> **Task statement**: Across the following data, how many lines include the string "CASTRO"? Reply with the number and nothing more.

[Saved data entries]
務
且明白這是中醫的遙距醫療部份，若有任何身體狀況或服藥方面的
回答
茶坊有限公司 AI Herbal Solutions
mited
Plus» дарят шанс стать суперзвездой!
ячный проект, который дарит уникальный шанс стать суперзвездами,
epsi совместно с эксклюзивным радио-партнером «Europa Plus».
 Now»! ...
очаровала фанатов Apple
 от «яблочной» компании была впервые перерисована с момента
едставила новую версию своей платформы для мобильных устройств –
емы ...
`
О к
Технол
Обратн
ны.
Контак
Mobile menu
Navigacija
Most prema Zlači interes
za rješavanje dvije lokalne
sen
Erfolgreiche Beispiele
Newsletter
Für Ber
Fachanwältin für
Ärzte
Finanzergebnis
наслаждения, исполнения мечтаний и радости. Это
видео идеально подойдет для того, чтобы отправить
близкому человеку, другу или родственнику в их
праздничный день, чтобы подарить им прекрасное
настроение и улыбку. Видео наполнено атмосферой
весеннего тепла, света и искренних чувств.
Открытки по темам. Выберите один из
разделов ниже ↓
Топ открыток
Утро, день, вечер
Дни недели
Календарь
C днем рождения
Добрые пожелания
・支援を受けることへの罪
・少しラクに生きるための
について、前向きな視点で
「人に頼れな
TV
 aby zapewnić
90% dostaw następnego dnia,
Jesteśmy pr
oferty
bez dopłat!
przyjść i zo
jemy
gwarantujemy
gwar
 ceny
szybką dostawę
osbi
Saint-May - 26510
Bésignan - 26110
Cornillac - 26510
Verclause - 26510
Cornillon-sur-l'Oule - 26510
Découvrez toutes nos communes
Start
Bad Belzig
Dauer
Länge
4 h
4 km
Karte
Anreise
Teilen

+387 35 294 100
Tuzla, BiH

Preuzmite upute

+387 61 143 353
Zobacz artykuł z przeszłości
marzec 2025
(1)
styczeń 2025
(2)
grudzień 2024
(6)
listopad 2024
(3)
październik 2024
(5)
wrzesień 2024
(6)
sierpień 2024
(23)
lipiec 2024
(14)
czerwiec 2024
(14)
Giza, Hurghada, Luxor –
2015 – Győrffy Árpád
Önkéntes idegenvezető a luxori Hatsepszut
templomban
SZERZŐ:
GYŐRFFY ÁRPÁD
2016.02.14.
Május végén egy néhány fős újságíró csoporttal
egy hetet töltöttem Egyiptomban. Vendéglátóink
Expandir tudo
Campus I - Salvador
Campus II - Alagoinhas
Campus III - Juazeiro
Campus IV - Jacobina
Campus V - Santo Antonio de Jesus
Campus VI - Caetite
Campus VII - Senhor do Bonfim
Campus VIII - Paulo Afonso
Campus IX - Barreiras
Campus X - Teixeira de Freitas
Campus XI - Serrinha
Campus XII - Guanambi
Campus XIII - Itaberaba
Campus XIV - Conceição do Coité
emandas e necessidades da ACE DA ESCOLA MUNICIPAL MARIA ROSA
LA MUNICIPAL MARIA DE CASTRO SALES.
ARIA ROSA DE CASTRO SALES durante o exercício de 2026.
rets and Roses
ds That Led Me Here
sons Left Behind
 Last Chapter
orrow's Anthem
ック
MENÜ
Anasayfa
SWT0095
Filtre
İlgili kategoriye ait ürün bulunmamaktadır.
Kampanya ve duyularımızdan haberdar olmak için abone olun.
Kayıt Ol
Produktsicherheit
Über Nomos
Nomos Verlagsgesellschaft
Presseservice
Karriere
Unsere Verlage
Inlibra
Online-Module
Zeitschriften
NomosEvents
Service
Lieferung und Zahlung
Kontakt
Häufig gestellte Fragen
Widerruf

> **Result of the task**: 2